Shootin to be in the water at first light. Anyone else gonna give it a try tomorrow?


----------



## zthomas18 (Dec 1, 2008)

I wish. Looks like we have some north winds coming for this weekend. Hopefully it greens up and lays down


----------



## Peelerson (May 31, 2013)

where you headed?


----------



## WildMatt84 (May 8, 2008)

Ill be fishing the east side


----------



## fishingcacher (Mar 29, 2008)

looks fishable but the color looks brown.


----------



## WildMatt84 (May 8, 2008)

true, but it should be flat and there should be tide moving. hopefully i can grind a few into my bucket


----------



## Fishingmatt (Aug 16, 2012)

Water is gonna flatten out this week... Post a report!


----------



## shalor57 (Feb 24, 2005)

Flat and green on Bolivar surf at 2pm before storm came through...not sure now. I sadly fished on bay and struck out. Drove across to beach and saw I should have been in surf...won't make same mistake in a.m. May try it this evening if storms get done and don't mess it up too bad.


----------



## Psychogatortrout (Jul 22, 2014)

Anyone going to fish bolivar pocket in the morning? I am headed down there with a friend plan on throwing tops all morning unless the bite is off then will switch to plastics.
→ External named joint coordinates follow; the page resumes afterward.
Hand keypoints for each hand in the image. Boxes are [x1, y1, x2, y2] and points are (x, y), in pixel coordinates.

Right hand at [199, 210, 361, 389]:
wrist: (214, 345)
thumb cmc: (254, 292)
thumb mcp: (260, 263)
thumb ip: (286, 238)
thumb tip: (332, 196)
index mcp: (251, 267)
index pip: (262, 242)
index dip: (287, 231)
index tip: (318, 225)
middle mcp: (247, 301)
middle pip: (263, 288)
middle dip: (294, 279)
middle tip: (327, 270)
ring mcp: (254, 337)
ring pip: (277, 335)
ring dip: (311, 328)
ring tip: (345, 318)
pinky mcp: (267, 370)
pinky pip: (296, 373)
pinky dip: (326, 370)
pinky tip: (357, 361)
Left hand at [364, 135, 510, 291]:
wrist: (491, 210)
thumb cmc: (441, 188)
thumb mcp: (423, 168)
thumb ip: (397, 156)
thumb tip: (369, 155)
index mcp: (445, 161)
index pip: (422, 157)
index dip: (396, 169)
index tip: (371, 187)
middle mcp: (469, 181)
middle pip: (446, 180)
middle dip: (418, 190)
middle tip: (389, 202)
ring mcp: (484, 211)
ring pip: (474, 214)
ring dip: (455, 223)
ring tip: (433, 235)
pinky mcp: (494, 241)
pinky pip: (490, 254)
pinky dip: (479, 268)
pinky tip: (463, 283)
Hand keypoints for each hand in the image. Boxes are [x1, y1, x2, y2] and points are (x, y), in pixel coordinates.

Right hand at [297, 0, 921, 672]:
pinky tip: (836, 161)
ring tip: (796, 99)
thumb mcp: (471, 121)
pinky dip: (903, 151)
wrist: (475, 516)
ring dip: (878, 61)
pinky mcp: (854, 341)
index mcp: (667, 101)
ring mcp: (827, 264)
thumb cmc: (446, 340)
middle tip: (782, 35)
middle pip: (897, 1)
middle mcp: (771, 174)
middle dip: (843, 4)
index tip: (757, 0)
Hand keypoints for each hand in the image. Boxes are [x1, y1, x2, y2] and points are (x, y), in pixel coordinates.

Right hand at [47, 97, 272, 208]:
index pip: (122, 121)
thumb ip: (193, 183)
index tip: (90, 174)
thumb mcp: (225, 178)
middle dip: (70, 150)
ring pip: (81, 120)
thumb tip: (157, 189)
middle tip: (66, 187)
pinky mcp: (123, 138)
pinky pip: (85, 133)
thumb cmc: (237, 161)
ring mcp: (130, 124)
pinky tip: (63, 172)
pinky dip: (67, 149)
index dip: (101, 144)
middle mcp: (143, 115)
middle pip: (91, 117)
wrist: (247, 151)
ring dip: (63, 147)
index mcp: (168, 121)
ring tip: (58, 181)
Anyone in? PM me would like to meet another down there. Red toyota camry.

Will be in the water on first light throwing big super spooks. I'll post a detailed report tomorrow afternoon when we get home. Cheers.


----------



## Fargus (Feb 13, 2006)

I think I will be heading down that way in the morning. Haven't decided between Jamaica Beach area or Bolivar


----------



## HoustonKid (Dec 29, 2005)

Cousin down in CB now. Says surf is flat as glass. I would if I could.


----------



## Fargus (Feb 13, 2006)

HoustonKid said:


> Cousin down in CB now. Says surf is flat as glass. I would if I could.


Was it doodoo brown?


----------



## shalor57 (Feb 24, 2005)

Flat, green and I could just about read print on shoes in waist deep water. Oh and fishing was awesome on crystal beach


----------



## WildMatt84 (May 8, 2008)

I only managed 3 this morning and it was green on the east end, just not very flat


----------



## JKAG10 (Nov 6, 2012)

I managed 4 at Surfside including a new personal best 24 1/2". Released another 10 or so dinks. Surf was extremely calm.


----------